▶ _GIVEN RECORDS_:
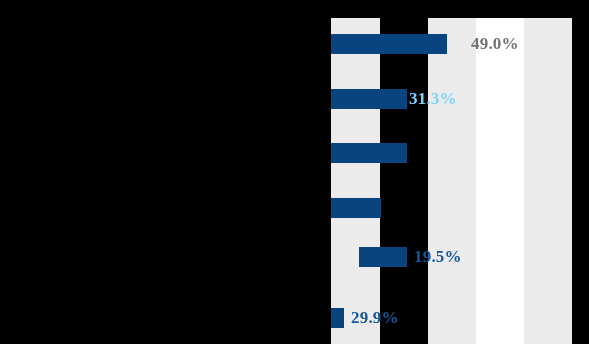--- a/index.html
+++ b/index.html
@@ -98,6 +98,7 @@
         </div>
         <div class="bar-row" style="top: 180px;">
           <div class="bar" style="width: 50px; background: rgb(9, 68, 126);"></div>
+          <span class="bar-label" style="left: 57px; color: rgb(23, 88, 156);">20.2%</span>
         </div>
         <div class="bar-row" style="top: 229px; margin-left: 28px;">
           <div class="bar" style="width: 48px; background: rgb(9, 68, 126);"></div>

▶ _YOUR INSTRUCTIONS_: In the material above, find each line containing the word "style" and copy it.

▶ _COMPLETED EXERCISE_:
         <div class="bar-row" style="top: 180px;">
           <div class="bar" style="width: 50px; background: rgb(9, 68, 126);"></div>
+          <span class="bar-label" style="left: 57px; color: rgb(23, 88, 156);">20.2%</span>
         <div class="bar-row" style="top: 229px; margin-left: 28px;">
           <div class="bar" style="width: 48px; background: rgb(9, 68, 126);"></div>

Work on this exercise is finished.